-- begin Material --
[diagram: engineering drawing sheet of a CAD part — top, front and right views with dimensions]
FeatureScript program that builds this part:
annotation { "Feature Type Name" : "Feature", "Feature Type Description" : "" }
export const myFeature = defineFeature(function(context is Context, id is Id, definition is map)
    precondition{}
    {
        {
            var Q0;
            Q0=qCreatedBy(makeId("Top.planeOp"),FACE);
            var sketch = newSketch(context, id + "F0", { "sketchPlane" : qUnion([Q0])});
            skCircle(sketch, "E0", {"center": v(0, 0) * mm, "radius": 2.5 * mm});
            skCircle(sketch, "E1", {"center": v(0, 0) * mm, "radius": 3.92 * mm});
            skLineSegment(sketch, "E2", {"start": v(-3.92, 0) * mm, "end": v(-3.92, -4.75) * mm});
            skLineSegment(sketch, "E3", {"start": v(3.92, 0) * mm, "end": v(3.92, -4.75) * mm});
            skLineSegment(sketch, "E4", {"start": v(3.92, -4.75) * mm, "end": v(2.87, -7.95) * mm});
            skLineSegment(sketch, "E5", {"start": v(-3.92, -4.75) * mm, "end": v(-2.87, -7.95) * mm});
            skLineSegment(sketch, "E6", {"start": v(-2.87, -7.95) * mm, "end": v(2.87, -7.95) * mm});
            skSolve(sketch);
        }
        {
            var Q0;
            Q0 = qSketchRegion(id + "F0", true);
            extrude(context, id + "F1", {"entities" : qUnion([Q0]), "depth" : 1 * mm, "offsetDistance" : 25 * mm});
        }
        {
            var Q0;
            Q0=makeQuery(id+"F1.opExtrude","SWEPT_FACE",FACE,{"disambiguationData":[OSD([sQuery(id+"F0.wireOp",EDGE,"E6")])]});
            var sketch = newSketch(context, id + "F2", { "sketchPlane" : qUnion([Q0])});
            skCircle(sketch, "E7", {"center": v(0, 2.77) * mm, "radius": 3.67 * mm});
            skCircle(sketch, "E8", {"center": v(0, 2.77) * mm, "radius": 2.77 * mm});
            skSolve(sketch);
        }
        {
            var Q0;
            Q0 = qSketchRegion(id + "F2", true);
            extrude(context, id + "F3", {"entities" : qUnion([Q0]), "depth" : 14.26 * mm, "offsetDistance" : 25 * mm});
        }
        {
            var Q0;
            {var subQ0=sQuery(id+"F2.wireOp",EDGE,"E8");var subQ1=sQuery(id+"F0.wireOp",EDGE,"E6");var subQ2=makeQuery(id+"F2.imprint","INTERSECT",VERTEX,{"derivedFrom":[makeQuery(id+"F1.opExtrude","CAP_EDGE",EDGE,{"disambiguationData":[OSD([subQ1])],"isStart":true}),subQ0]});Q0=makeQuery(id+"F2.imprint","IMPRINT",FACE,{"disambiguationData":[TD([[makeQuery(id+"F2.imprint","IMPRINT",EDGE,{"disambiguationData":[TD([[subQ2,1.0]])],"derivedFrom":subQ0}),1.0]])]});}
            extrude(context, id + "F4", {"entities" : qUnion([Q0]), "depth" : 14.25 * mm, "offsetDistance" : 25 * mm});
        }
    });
-- end Material --
▸ Request
Please change "myFeature" to "bracketFeature" in the part that opens with the first line of the entries and closes with the line containing "v(3.92, 0) *", and give back only those lines with nothing else altered.

▸ Expected output
[diagram: engineering drawing sheet of a CAD part — top, front and right views with dimensions]
FeatureScript program that builds this part:
annotation { "Feature Type Name" : "Feature", "Feature Type Description" : "" }
export const bracketFeature = defineFeature(function(context is Context, id is Id, definition is map)
    precondition{}
    {
        {
            var Q0;
            Q0=qCreatedBy(makeId("Top.planeOp"),FACE);
            var sketch = newSketch(context, id + "F0", { "sketchPlane" : qUnion([Q0])});
            skCircle(sketch, "E0", {"center": v(0, 0) * mm, "radius": 2.5 * mm});
            skCircle(sketch, "E1", {"center": v(0, 0) * mm, "radius": 3.92 * mm});
            skLineSegment(sketch, "E2", {"start": v(-3.92, 0) * mm, "end": v(-3.92, -4.75) * mm});
            skLineSegment(sketch, "E3", {"start": v(3.92, 0) * mm, "end": v(3.92, -4.75) * mm});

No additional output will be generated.